Gu Zikuan, Xu Shuxin, Guo Zhanchen, Liu Zhen
State Key Laboratory of Analytical Chemistry for Life Science, School of Chemistry and Chemical Engineering, Nanjing University 163 Xianlin Avenue Nanjing 210023 China
Chem Sci. 2022 Aug 30;13(36):10897-10903. doi: 10.1039/d2sc03412c. eCollection 2022 Sep 21.
Blocking the PD-1/PD-L1 immune checkpoint has emerged as a promising strategy in cancer immunotherapy, in which monoclonal antibodies are predominately used as inhibitors. Despite their remarkable success, monoclonal antibody-based therapeutics suffer from drawbacks due to the use of antibodies, such as high cost, low stability and high frequency of immune-related adverse effects. Therefore, novel anti-PD-1/PD-L1 therapeutics that can address these issues are of significant importance. Herein, we report a molecularly imprinted polymer (MIP) based PD-1 nano inhibitor for blocking the PD-1/PD-L1 axis. The anti-PD-1 nanoMIP was rationally designed and engineered by epitope imprinting using the N-terminal epitope of PD-1 as the binding site. The anti-PD-1 nanoMIP showed good specificity and high affinity towards PD-1, yielding a disassociation constant at the 10 M level, much better than that between PD-1 and PD-L1. steric hindrance, this inhibitor could effectively block PD-1/PD-L1 interaction. Besides, it could effectively reactivate T cells and reverse the chemoresistance of tumor cells. Therefore, this present study not only provides a novel and promising immune checkpoint blockade inhibitor but also boosts further development of MIPs for cancer immunotherapy.
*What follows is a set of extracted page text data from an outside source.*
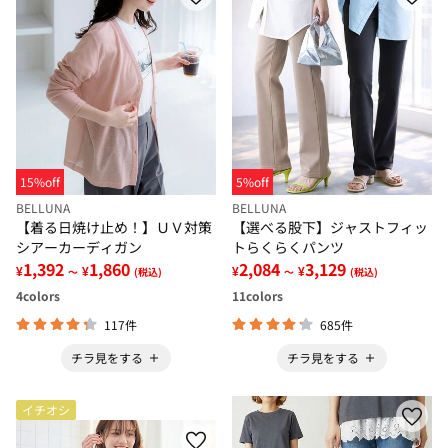
15%off
5%off
BELLUNA
BELLUNA
【着る日焼け止め！】ＵＶ対策
【選べる股下】ジャストフィッ
シアーカーディガン
トらくらくパンツ
1,392
1,860
2,084
3,129
¥
¥
¥
¥
～
(税込)
～
(税込)
4
colors
11
colors
117件
685件
チラ見をする
チラ見をする
イチオシ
阻断PD-1/PD-L1免疫检查点已成为癌症免疫治疗中一种有前景的策略,其中单克隆抗体主要用作抑制剂。尽管取得了显著成功,但基于单克隆抗体的治疗方法由于使用抗体而存在缺点,如成本高、稳定性低和免疫相关不良反应频率高。因此,能够解决这些问题的新型抗PD-1/PD-L1治疗方法具有重要意义。在此,我们报道了一种基于分子印迹聚合物(MIP)的PD-1纳米抑制剂,用于阻断PD-1/PD-L1轴。通过以PD-1的N端表位为结合位点进行表位印迹,合理设计并构建了抗PD-1纳米MIP。抗PD-1纳米MIP对PD-1表现出良好的特异性和高亲和力,解离常数在10 M水平,远优于PD-1与PD-L1之间的解离常数。由于空间位阻,该抑制剂可有效阻断PD-1/PD-L1相互作用。此外,它还能有效重新激活T细胞并逆转肿瘤细胞的化疗耐药性。因此,本研究不仅提供了一种新型且有前景的免疫检查点阻断抑制剂,还推动了用于癌症免疫治疗的MIPs的进一步发展。